Computer use is a big feature. Codex can now see your screen, move its own cursor, click, and type in apps on your Mac. I had mixed feelings about granting Codex that much access, but I was willing to try for the sake of this article.

A coding agent with unrestricted terminal access is a security risk.

I granted screen recording and accessibility permissions and asked Codex to open Terminal, navigate to the HTTPie repo, and fix the same bug hands-free. Codex immediately flagged that Terminal.app is blocked from computer use in this session, citing security reasons. It completed the task using its built-in shell instead. I think this limitation is for the best. A coding agent with unrestricted terminal access is a security risk.

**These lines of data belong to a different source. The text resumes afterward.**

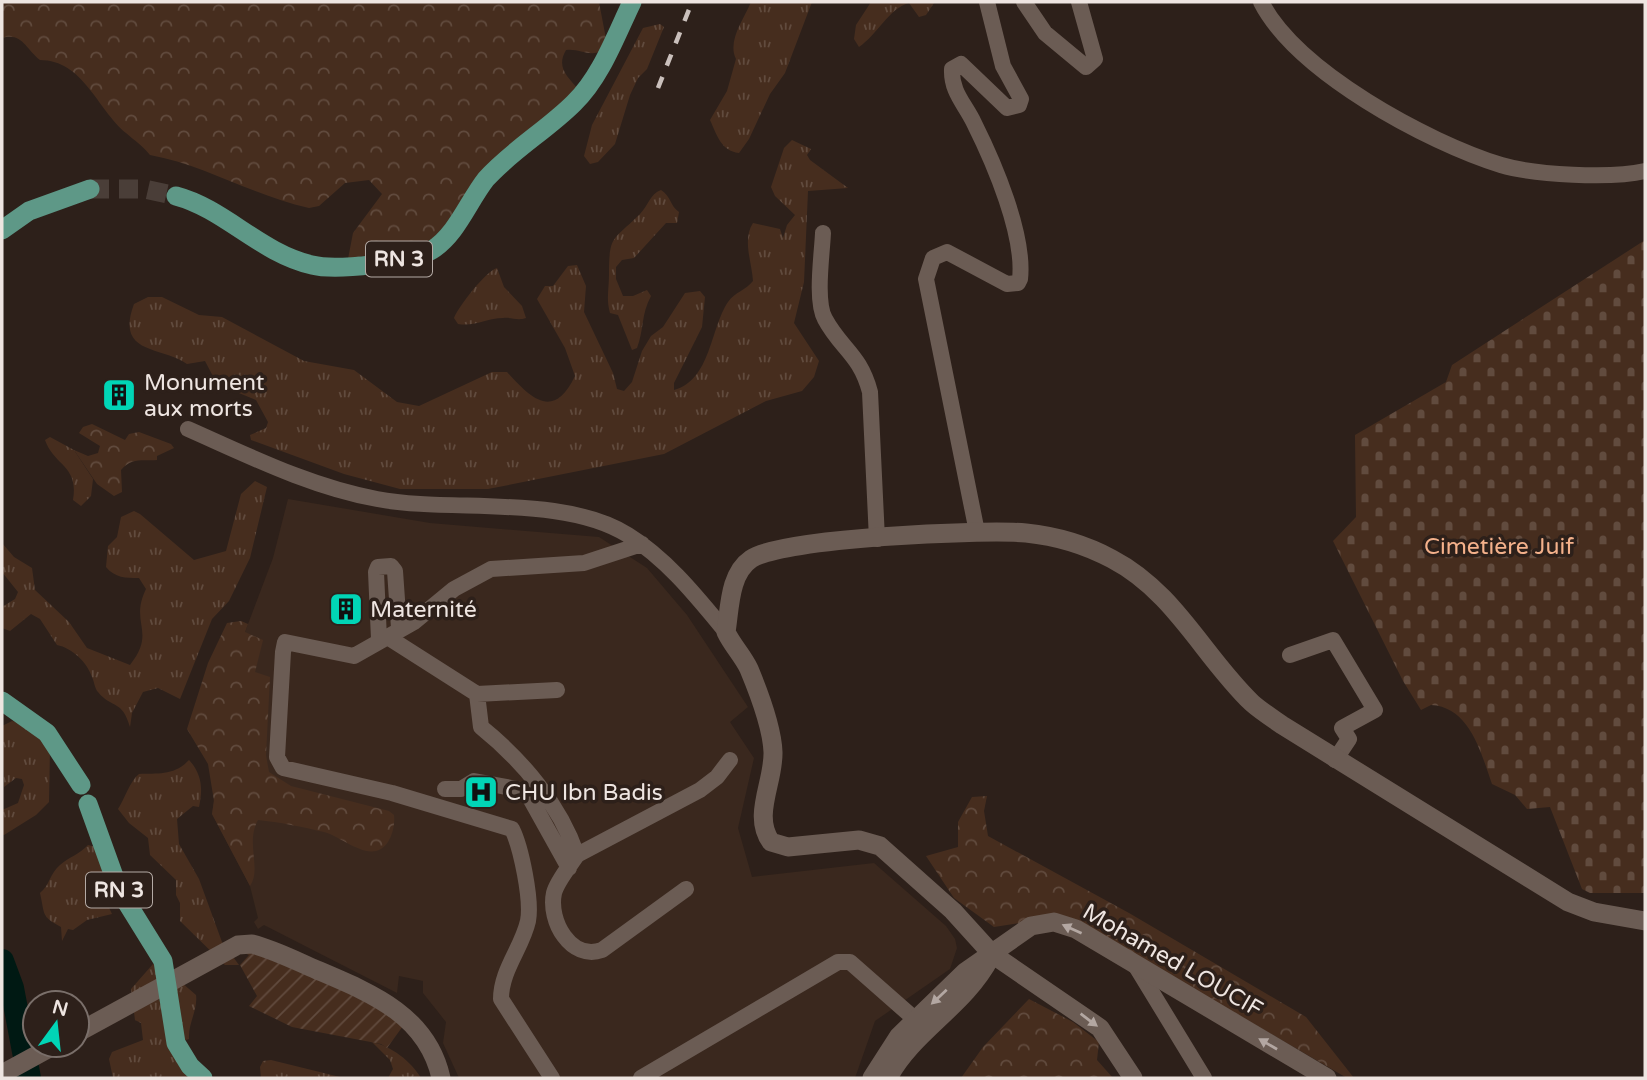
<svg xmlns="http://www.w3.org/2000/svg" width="1647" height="1080" viewBox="0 0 1647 1080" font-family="'Varela Round',sans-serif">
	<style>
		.built { fill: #3a281e }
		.grass { fill: url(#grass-tufts) }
		.forest { fill: url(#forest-crowns) }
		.cemetery { fill: url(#cemetery-stones) }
		.garden { fill: url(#garden-furrows) }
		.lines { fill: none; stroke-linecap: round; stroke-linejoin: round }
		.river { stroke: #001913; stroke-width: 24 }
		.primary-tunnel { stroke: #4a3e38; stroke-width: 19; stroke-dasharray: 19 10; stroke-linecap: butt }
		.minor { stroke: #6b5c54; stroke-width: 16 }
		.secondary { stroke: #6b5c54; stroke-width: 19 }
		.primary { stroke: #5e9887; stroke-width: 19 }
		.rail { stroke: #cac0bc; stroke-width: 4.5; stroke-dasharray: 12 12; stroke-linecap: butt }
		.oneway { fill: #b3a7a2 }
		.labels { text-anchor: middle; stroke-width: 7; stroke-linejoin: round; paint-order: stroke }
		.shield { fill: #2d201a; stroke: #b4aaa5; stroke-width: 2 }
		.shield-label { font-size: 21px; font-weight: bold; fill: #eee5e1 }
		.poi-label { font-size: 23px; fill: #eee5e1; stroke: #2d201a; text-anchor: start }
		.park-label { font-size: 23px; fill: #f4b18b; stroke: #2d201a }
		.street-label { font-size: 23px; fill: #eee5e1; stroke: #2d201a }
	</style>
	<defs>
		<pattern id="grass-tufts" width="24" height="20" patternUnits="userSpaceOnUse" patternTransform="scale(1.75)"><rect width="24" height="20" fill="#462d1e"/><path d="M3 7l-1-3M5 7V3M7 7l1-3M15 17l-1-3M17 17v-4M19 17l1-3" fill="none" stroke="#614b3e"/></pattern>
		<pattern id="forest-crowns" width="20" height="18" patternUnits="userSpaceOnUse" patternTransform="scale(1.75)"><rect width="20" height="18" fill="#462d1e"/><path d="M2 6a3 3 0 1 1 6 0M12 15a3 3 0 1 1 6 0" fill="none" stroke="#614b3e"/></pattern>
		<pattern id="cemetery-stones" width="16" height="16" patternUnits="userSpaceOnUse" patternTransform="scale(1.75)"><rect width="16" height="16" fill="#462d1e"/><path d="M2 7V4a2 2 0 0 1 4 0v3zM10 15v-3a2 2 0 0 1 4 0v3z" fill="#614b3e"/></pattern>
		<pattern id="garden-furrows" width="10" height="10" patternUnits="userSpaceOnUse" patternTransform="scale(1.75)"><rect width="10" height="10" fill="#462d1e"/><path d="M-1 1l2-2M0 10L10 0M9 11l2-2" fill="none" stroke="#614b3e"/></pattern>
	</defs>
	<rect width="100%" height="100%" fill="#2d201a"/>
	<!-- built -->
	<path class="built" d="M288 499 430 523 599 537 647 568 687 615 748 707 730 722 754 758 738 828 752 877 874 863 946 926 955 939 957 948 950 969 875 1021 855 1078H459L443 1043 446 1022 423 993V981L399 976 397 993 264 925 258 929 254 922 258 918 250 886 212 814 216 783 255 673 245 632 273 558Z"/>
	<!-- grass -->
	<path class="grass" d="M751 2H812L785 73 770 94 749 139 739 153C721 151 717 135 710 120L727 91 736 59C727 41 744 19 751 2Z
		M871 2H934V3L926 15 919 17 909 3C888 9 878 34 859 47L854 39 856 25Z
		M660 24 664 27 647 69 638 78 630 95 615 144 598 162 590 164 584 156 592 125 643 28Z
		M792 140 811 149 807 155 810 160 848 188 808 191 804 282 794 323 819 361 814 377 802 391 766 401 664 454 488 489H400L344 474 251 440 250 435 266 428 268 422 256 400 217 384 205 361 187 364C161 346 115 355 134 304L148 297H162L199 315 222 317 304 361 354 370 397 402 419 406 492 372H507C532 400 554 420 575 376L565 348 537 299 545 286H553L568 266 577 265 586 286 584 312 613 373 617 389 624 391 632 382 642 351 651 336 663 327 685 293 700 291 705 297 702 327 674 383V390C711 380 710 329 728 302 735 292 746 290 753 281 752 262 742 240 753 223L780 229 783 238 787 225 795 215 775 196 771 187 784 148Z
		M661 190C671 196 670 206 679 212L677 223H666L634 258 622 260 616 267V279L623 296H633L647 290 651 296C641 314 644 330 637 348L632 350 618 315 610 313C606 299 609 289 609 275 609 234 613 241 640 214 648 206 650 194 661 190Z
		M497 268 504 287 522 306 526 318C517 321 512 317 503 318 487 318 475 327 458 324L454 318C459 306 485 272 497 268Z
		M50 437 74 450 93 479 91 496 81 506 73 500C79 465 54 466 45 440Z
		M255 481 267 487 250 558 229 601 212 619 180 699 158 688 143 692 132 713 130 727C122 699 112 709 98 692 95 689 94 681 92 677 87 662 72 648 57 645L40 619 31 614 10 631 2 628V607L15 599 18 592 2 572V543L14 557 32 568 35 590 69 622 87 648 130 665C157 631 129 624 146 589L139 578C126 578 115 578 106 567L108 546 117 537 121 517 134 511 140 514 194 560 226 551 241 494Z
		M12 721 29 724 50 749 49 802 36 815 4 835 2 834V810L18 803 24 785 22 779 16 778 4 787 2 726Z
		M189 760C202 774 203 789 199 807L193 806 177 819 179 844 199 879 222 942 239 965H225L180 921V903L176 895V880L150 855 148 838 129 823 118 809C125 798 130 781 139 774 158 773 174 776 189 760Z
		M88 845 96 847 105 874 101 891 112 914 87 920 73 930 68 929 62 941 61 927C41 916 45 915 40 893 50 885 50 873 60 865 69 857 80 854 88 845Z
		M153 964H160L196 995C198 1010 188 1023 189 1039L170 1045 189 1078H113L109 1059 112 1052 143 1040 141 1023 135 1020 131 989Z
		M372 1042C391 1046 411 1061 421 1078H388L393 1069 390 1060Z
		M271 1060 340 1077 360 1078H261L260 1067 263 1061Z"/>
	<!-- forest -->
	<path class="forest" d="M2 2H599L606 39 600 52C587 56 578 48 566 50 556 67 567 76 578 89L431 240 414 246 348 259 353 233 382 194 369 180 345 183 319 206 309 208C254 196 205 165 150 155 142 145 135 141 126 133 97 109 83 60 40 60 26 49 22 32 2 38Z
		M92 424 125 440 129 434 139 432 171 444 174 448 157 456V460C142 461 132 457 121 470L122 492 114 496 97 484 74 450 88 456 98 453 100 446 79 433 83 427Z
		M241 621 248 624 245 632 263 640 255 672 270 677 266 755 269 772 291 786 389 811 394 815C395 824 393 834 388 842 372 866 343 837 324 832 303 827 279 822 258 820 245 843 262 868 250 886L212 814 214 801 208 764 187 729 208 663 227 623Z
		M987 796 984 811 988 836 1129 913 1306 1017 1354 1078H1347L1168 974 1058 917 994 927 954 898 926 856 958 847V822L972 797Z
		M1029 999 1073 1022 1099 1042 1097 1060 1113 1078H961L983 1047Z"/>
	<!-- cemetery -->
	<path class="cemetery" d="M1645 240V893H1590L1582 889 1550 807 1527 809 1515 795 1492 784C1481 753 1470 707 1431 705L1421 710 1403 681 1333 541 1356 517 1355 435 1446 382 1452 365Z"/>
	<!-- garden -->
	<path class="garden" d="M242 952H250L371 999 403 1026 387 1048 381 1044 292 1027 249 1006 257 996 240 965 249 955Z"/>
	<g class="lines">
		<!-- river -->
		<path class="river" d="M2 961 12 988 29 1078"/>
		<!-- primary-tunnel -->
		<path class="primary-tunnel" d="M90 189H145L176 196"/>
		<!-- minor -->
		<path class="minor" d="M1024 2 1045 33 1086 67 1095 59 1079 2
			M1261 2C1297 72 1427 142 1501 165 1535 175 1611 179 1645 171
			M823 233C822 255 815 301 825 319 841 349 860 354 870 392L877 539
			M188 429C249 456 311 487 377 499 452 513 563 494 628 535 667 559 697 597 726 632
			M977 532 926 279 933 258 947 252 1007 284 1018 283 1020 279C1025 235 994 163 974 123 965 104 951 92 952 69L961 64 1007 108 1019 105 1021 99 1003 66 987 2
			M386 636 477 694 481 727C522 760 560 805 577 855 570 866 557 881 554 893 548 921 571 961 602 950L686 889
			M379 639 376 572 378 567 391 566 395 571 399 628
			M1290 655 1333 640 1375 710 1342 728 1349 739 1335 760
			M477 694 557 690
			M445 789H461L474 781 517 789 530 798 569 868
			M577 855 700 790 717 777 730 760
			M1137 968 1204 1078
			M552 1078 501 999C501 970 522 948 528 921 532 900 521 847 512 829L392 793 283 768 277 757 283 652 285 642 354 656 414 622 454 589 491 569 584 563 642 544
			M641 1078 838 962H850L925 1028"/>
		<!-- secondary -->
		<path class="secondary" d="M77 1033 238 945 252 944C275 950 296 961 317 970 371 993 427 1015 441 1078
			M2 1074 55 1045
			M872 1078 899 1036 965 972 1031 926 1054 922 1076 929 1327 1078
			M888 1078C913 1031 964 1007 990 958
			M1133 1078 1100 1028 992 954 953 911 880 846 859 840 788 847 771 842C752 816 774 782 773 752 772 726 759 693 749 669 743 656 732 645 726 632 730 608 729 574 751 559 781 538 983 529 1026 533 1055 536 1086 545 1112 559 1175 592 1203 656 1252 703 1261 711 1272 718 1282 725L1568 902 1594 912 1645 921"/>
		<!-- primary -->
		<path class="primary" d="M176 196C225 209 260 253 312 265 335 271 411 263 432 250 457 234 468 202 486 179 512 150 547 130 574 103 601 77 616 35 632 2
			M2 230 29 211 90 189
			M2 701 47 733 81 785
			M88 804 119 890 163 961 176 1043 190 1066 203 1078"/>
		<!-- rail -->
		<path class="rail" d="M658 88 692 2"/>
	</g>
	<!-- one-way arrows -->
	<defs><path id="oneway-solid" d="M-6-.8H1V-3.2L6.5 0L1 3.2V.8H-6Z" transform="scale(1.75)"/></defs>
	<g class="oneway">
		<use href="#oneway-solid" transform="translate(1072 929) rotate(-156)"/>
		<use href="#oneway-solid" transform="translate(939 997) rotate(137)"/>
		<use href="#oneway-solid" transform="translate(1089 1020) rotate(37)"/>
		<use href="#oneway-solid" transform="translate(1268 1044) rotate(-150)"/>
	</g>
	<!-- icons -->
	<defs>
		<g id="building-square" transform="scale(1.75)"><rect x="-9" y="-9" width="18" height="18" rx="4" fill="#01d5b6" stroke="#2d201a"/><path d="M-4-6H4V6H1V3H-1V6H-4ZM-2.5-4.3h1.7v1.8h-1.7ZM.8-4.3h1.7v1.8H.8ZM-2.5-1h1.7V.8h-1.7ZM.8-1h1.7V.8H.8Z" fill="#111"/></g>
		<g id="hospital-square" transform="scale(1.75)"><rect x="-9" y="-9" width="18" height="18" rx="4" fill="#01d5b6" stroke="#2d201a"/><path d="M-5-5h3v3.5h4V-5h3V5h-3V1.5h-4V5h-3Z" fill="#111"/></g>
	</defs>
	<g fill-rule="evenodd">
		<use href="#building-square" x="119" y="395"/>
		<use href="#building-square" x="346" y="609"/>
		<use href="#hospital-square" x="481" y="792"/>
	</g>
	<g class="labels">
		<!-- shield labels -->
		<g class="shield">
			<rect x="366" y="241.5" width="66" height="35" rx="5"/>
			<rect x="86" y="872.5" width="66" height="35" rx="5"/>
		</g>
		<g class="shield-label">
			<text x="399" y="266">RN 3</text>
			<text x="119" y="897">RN 3</text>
		</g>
		<!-- poi labels -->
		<g class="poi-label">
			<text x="144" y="390">Monument<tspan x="144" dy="26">aux morts</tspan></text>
			<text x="370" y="617">Maternité</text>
			<text x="505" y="800">CHU Ibn Badis</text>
		</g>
		<!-- park labels -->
		<g class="park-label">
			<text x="1499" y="554">Cimetière Juif</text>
		</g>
		<!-- street labels -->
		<g class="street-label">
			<text transform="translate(1173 960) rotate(30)" y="8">Mohamed LOUCIF</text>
		</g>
	</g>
	<!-- border -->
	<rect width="1647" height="1080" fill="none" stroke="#eee5e1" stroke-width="7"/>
	<!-- north arrow -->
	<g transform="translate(56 1024) rotate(15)"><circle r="33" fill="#2d201a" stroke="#7a6f6a" stroke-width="2"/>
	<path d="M0-5L12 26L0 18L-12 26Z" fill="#01d5b6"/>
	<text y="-10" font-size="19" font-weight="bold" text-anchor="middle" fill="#eee5e1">N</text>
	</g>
</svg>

I moved to a less risky task. I asked Codex to open Finder, navigate to the project folder, and take a screenshot. It navigated the folder correctly, but the screenshot capture failed. It generated a text-based rendering of the folder contents instead and acknowledged the limitation. The text-based rendering was accurate, though.

Computer use is real, and it works for GUI tasks such as running desktop apps, performing browser-based workflows, and visual UI testing. For terminal-heavy developer workflows, I wouldn’t recommend it. For frontend developers testing UI flows or operating desktop apps, it may prove more beneficial.

Codex pull request review test

For this test, I pushed a branch with a fixed bug to my GitHub fork and asked Codex to review the PR. Codex read the pull request, confirmed the fix was conceptually correct, and cited the relevant urllib3 and Requests documentation to support its assessment. It then ran the specific regression tests and flagged a genuine gap in the test coverage. The mock test doesn’t exercise real gzip streaming end-to-end, it said, and suggested a follow-up integration test.

The sandbox blocked the full test suite again due to port binding restrictions. This keeps showing up across every tool I have tested, and it is a real limitation of sandboxed agent environments.

It wasn’t perfect, but it worked. The PR review read a real GitHub PR, cited documentation, performed tests, and gave actionable feedback.

Codex is now more than the standard coding agent we’ve come to know and love in the past year. Though not without room for improvement (looking at you, computer use), it’s the most complete alternative to Claude Code.